The tiltmeter was planted deep, never to be removed. There’s still a noticeable depression there, if you know where to look. For a long time I walked softly whenever I passed the spot, mindful that my footsteps were being recorded (or at least registered – I think the radio transmitter failed in less than a year). They told us not to worry, though – anything like that would be automatically discounted, off the chart. For something sensitive enough to “hear” the moon, even the footsteps of an ant would be deafening, they said.
Boom. What would it be like if an earthquake struck here, in the east? It’s not impossible. Earthquakes in seismically inactive regions are rare, but they can be devastating. Here’s a website with a list of the major earthquakes that have struck the midwestern and eastern United States and eastern Canada in historical times. Most notably, in late 1811 and early 1812, “New Madrid, Missouri, experienced the three largest earthquakes known to have occurred in North America (magnitudes estimated between 7.2 and 8.3) and 203 damaging aftershocks. Soil liquefaction occurred.” The price for greater stability is more violent cataclysm, when it comes. Deep stucture is no guarantee of permanence.
The website’s map does locate Pennsylvania within a zone of minor risk of damage from earthquakes. But as an article by science writer Robert Roy Britt on Space.com makes clear, it’s extremely difficult to know whether a given fault is truly inactive, if the periodicity of significant seismic activity is measured in thousands of years.
Britt’s article focuses on a plateau area of upstate New York, but many of the lessons would apply here, as well. The scientist featured in the article, Robert Jacobi, has developed methods to detect slight activity along faults based on subtle clues that would be invisible to both satellites and tiltmeters, such as “a long row of dead, dying or stressed plants; maybe a hint of out-of-place autumn color skipping along the top of a forest canopy. … A leaning tree … can indicate that a fault is slipping quietly over time, possibly building stress that might give way in a sudden snap.”
Our local lineament can be traced simply by noting the course of the Little Juniata River from Tyrone southeast to Mount Union. This is not uncommon.

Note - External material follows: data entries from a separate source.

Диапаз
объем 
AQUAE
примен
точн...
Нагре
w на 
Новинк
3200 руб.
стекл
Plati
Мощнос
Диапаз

“Faults chew up the ground, and so the ground is more susceptible to erosion – so many streams follow faults and fractures,” Jacobi said.
Variations in plant species or health can also be indicators: Stressed vegetation blooms later in the spring and turns color earlier in the fall.

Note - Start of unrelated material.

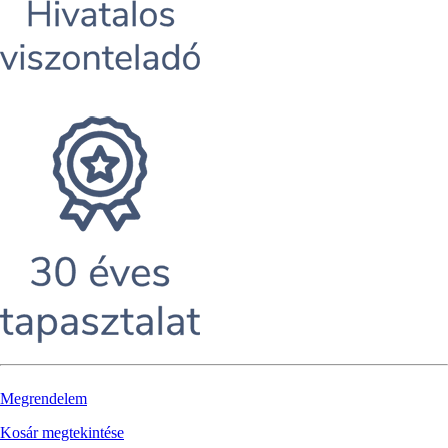
Megrendelem
Kosár megtekintése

“Some of these lineaments are there because faults conduct water and soil gas,” Jacobi said. “They conduct fluids and gases that will make trees and grass respond differently.”
Even within a forest canopy, scientists can pick out differences by flying over a region at various times of the year. In drier areas, where there is little vegetation, what greenery there is typically follows fault lines, where water reaches the surface.
From airplanes, readings of magnetic fields emanating from rock below helped Jacobi’s team calculate that some of the faults extended several miles (kilometers) below the surface. Matching their results with known faults in the far north of the study area helped show the method was reliable.
I’m fascinated by the notion that something virtually instantaneous on a geological time scale – seasonal changes in the growth of grass and trees – can be used to detect glacially slow movements along structures untold millions of years in age.
The booming stopped after about ten minutes. Three hours later, it’s a calm morning. I decided to ignore the red sunrise and hang out laundry anyway, choosing to believe an online forecast for sun and temperatures in the 60s. But in the back of my mind on days like this there’s always a little voice whispering, Don’t trust it. Anything can happen. We’re all living on groundless hopes, on borrowed time. The world can break.